HISTÓRIA DO CERCO A RAVENA
Eu adotara um cabelo mais longo e um bigode simpático naquele outono. Nunca me importei com a
aparência, mas desde que Berenice partiu, tenho construído e desconstruído minha imagem, às vezes
uma franja que vai além da sobrancelha e me tampa os olhos, às vezes um topete tipo bom moço dos
anos 50, no entanto, naquele outono, eu adotara a minha aparência mais singela e definitiva: eu
me tornara, aos trinta anos, o reflexo perfeito do meu avô.

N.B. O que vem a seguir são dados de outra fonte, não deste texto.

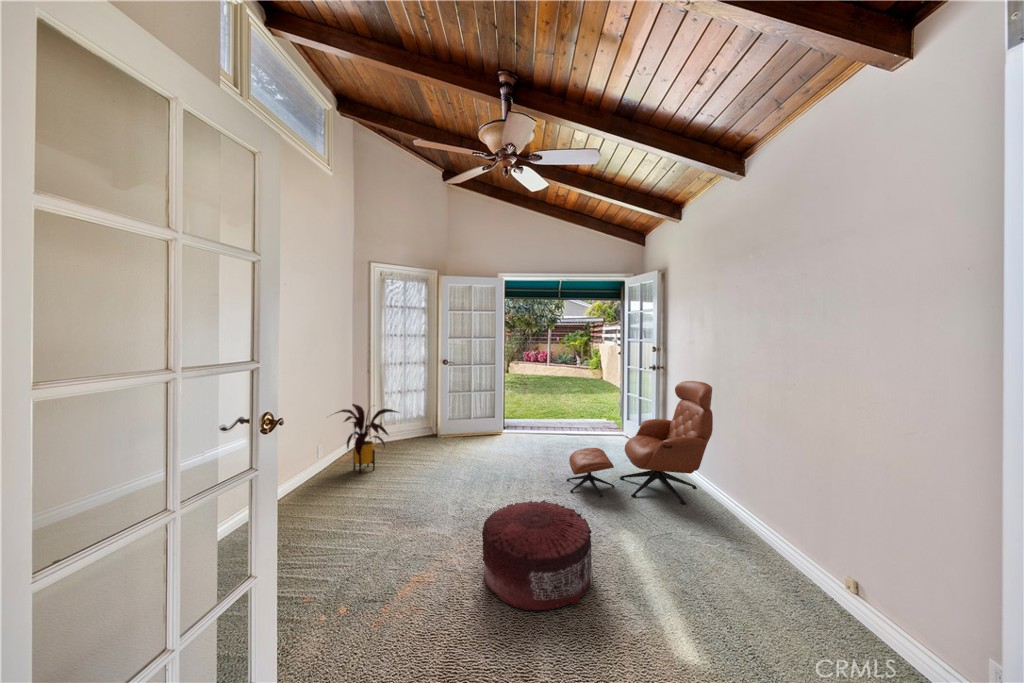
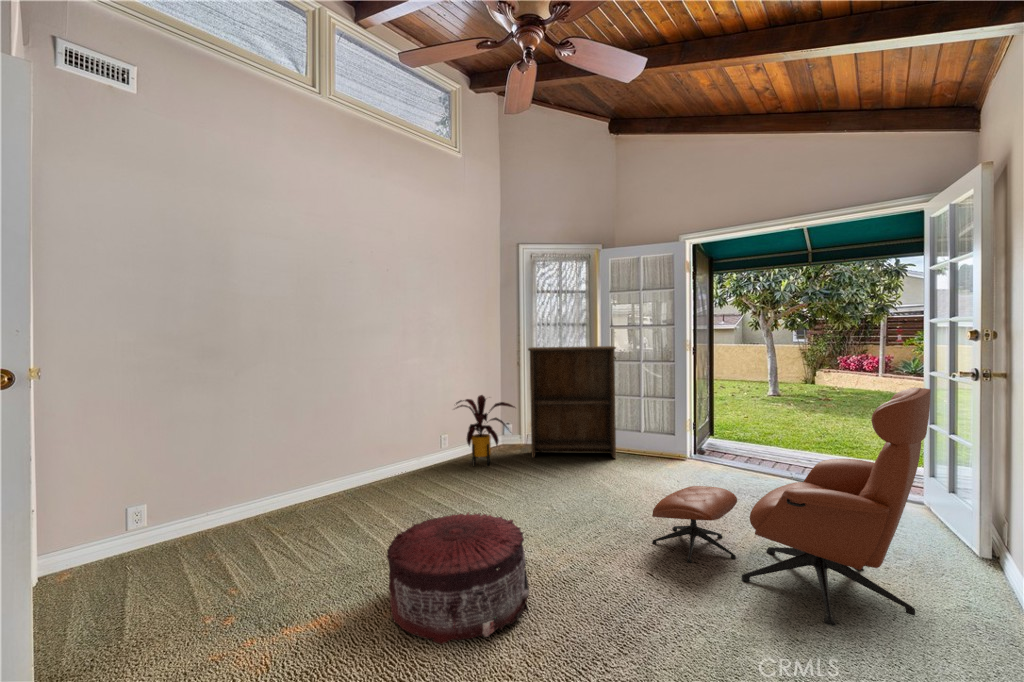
bookshelf: none [390,354,466,455] -> present [528,346,616,458]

Como se este tivesse saído daquelas
velhas fotografias e ganhado novamente existência. E por onde eu passava, assombrava os mais
antigos, porque também nos gestos, no jeito de falar, olhar, andar viam em mim o meu avô em
pessoa.
Eu não fui para a barricada quando Ravena foi sitiada. Eu queria notícias de Berenice mas o cerco
dificultava tudo. Tentei fugir numa ambulância e acabei preso. Os recursos da cidade iam ficando
cada vez mais escassos, não tinham mais como manter a cadeia então nos mandaram para uma fazenda,
um antigo sanatório da cidade, onde plantávamos milho, cana e alguns legumes.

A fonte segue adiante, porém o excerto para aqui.